**Exercise details:**
Repeat the listing exactly. Do not carry over any pictures.

**Data:**
______________________________
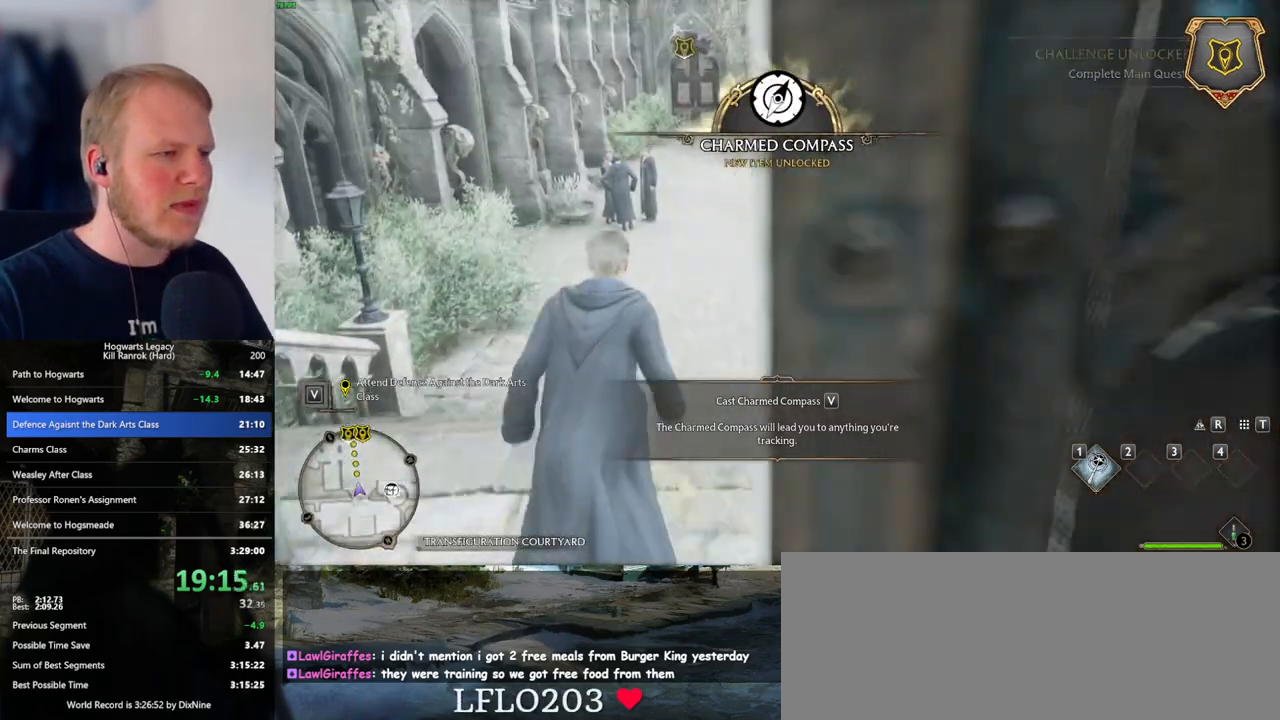
{"keys": ["w"], "mouse": [], "events": []}
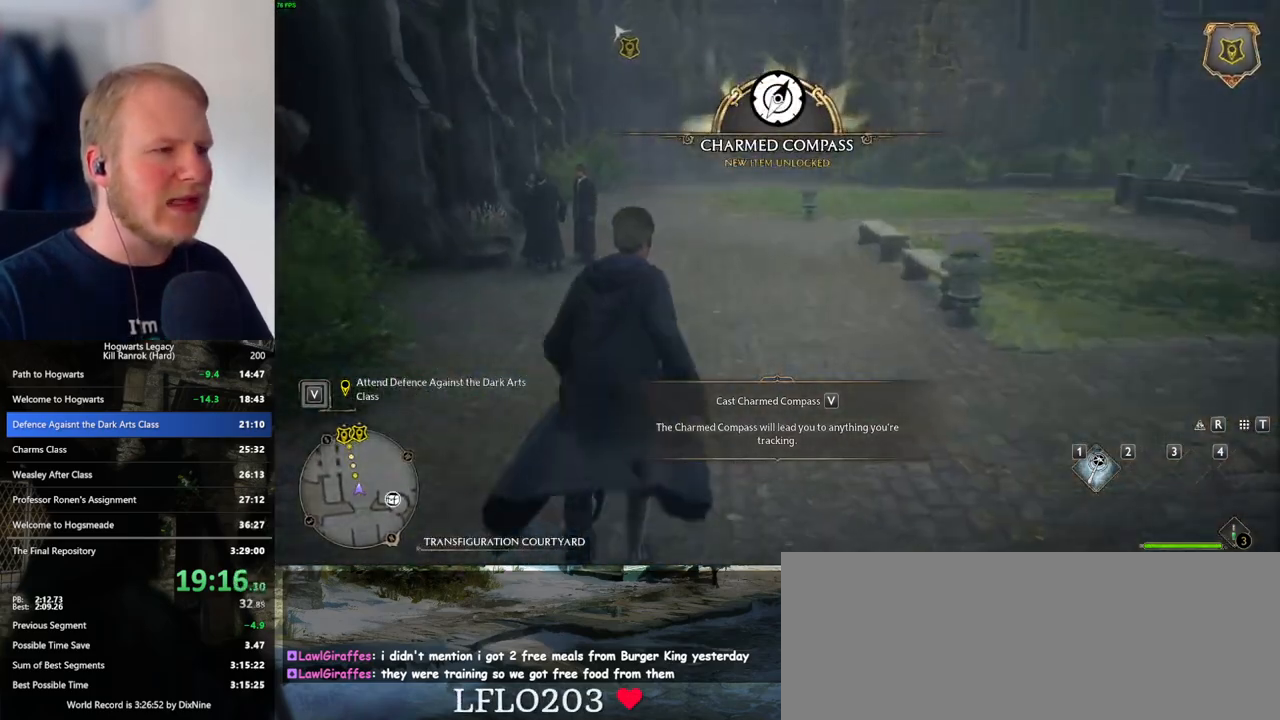
{"keys": ["w"], "mouse": [], "events": []}
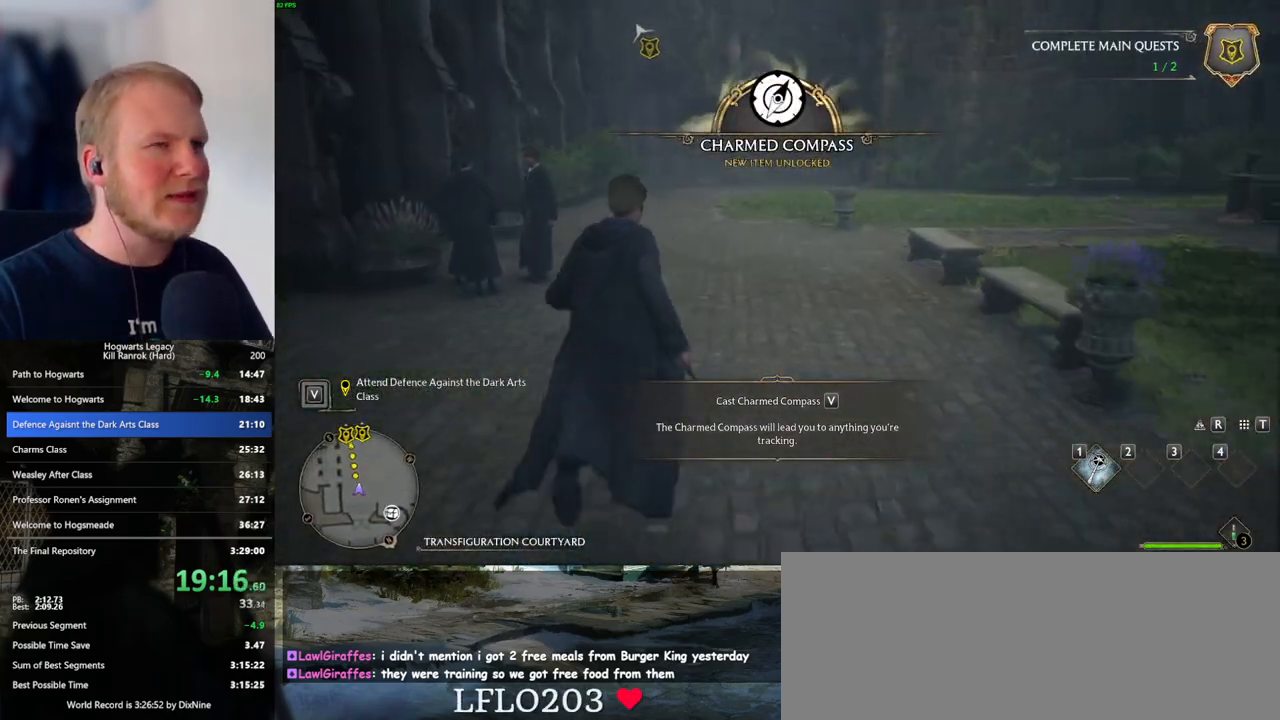
{"keys": ["w"], "mouse": [], "events": []}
______________________________
**Task answer:**
{"keys": ["w"], "mouse": [], "events": []}
{"keys": ["w"], "mouse": [], "events": []}
{"keys": ["w"], "mouse": [], "events": []}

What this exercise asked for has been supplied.